Top of Recorded data

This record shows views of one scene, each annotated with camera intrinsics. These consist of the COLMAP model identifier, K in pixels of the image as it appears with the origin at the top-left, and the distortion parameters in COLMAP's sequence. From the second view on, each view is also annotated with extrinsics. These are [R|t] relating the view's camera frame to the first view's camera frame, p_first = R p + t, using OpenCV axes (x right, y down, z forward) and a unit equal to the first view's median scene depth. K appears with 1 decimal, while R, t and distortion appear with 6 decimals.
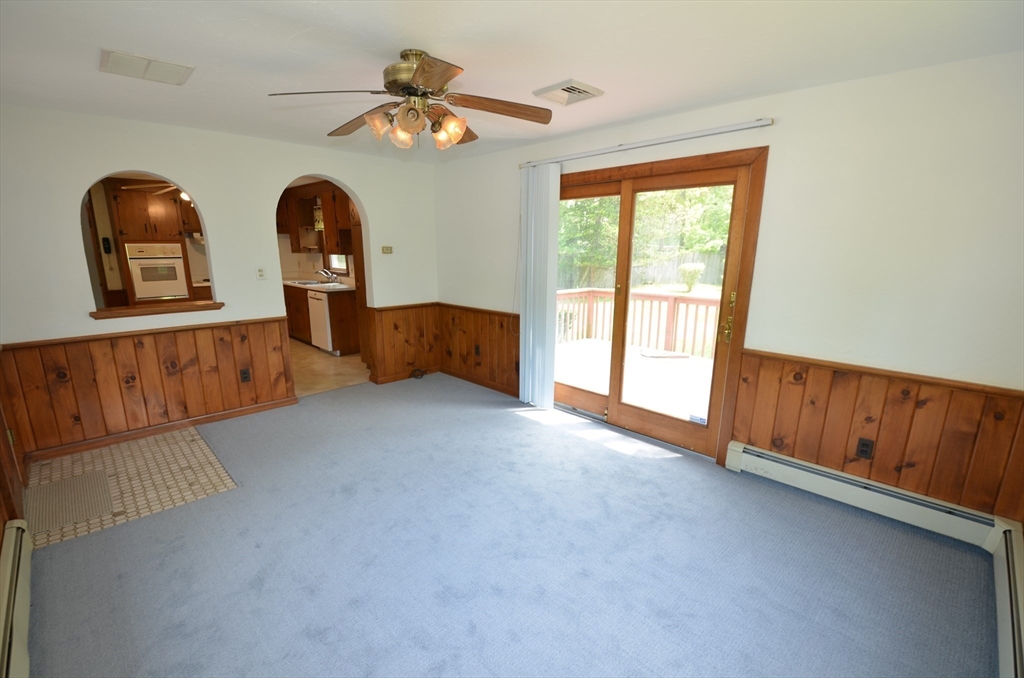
lens RADIAL K [[452.7, 0, 509.0], [0, 452.7, 343.0], [0, 0, 1]] dist [-0.011522, -0.000475]
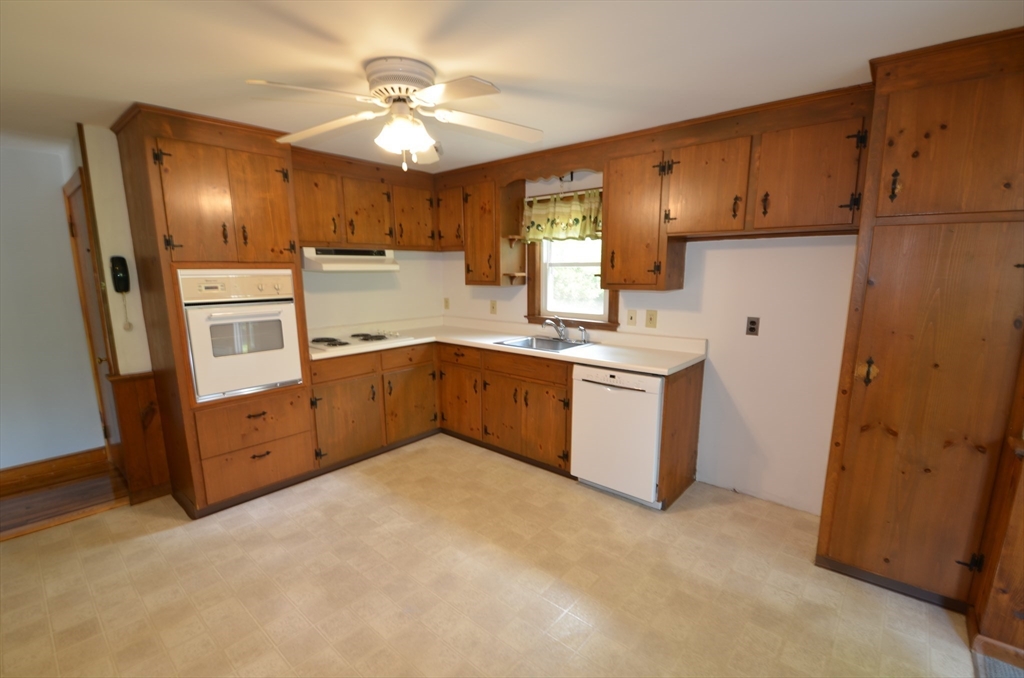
lens RADIAL K [[452.7, 0, 514.6], [0, 452.7, 345.8], [0, 0, 1]] dist [-0.011522, -0.000475]
pose [[0.996258, -0.020675, 0.083915, -0.553542], [0.024390, 0.998756, -0.043488, -0.119831], [-0.082911, 0.045372, 0.995524, 0.537952]]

Bottom of Recorded data

■ **Exercise requirements**
Copy all of the data above word for word, but leave the pictures out of your copy.

■ **Reply to the exercise**
This record shows views of one scene, each annotated with camera intrinsics. These consist of the COLMAP model identifier, K in pixels of the image as it appears with the origin at the top-left, and the distortion parameters in COLMAP's sequence. From the second view on, each view is also annotated with extrinsics. These are [R|t] relating the view's camera frame to the first view's camera frame, p_first = R p + t, using OpenCV axes (x right, y down, z forward) and a unit equal to the first view's median scene depth. K appears with 1 decimal, while R, t and distortion appear with 6 decimals.
lens RADIAL K [[452.7, 0, 509.0], [0, 452.7, 343.0], [0, 0, 1]] dist [-0.011522, -0.000475]
lens RADIAL K [[452.7, 0, 514.6], [0, 452.7, 345.8], [0, 0, 1]] dist [-0.011522, -0.000475]
pose [[0.996258, -0.020675, 0.083915, -0.553542], [0.024390, 0.998756, -0.043488, -0.119831], [-0.082911, 0.045372, 0.995524, 0.537952]]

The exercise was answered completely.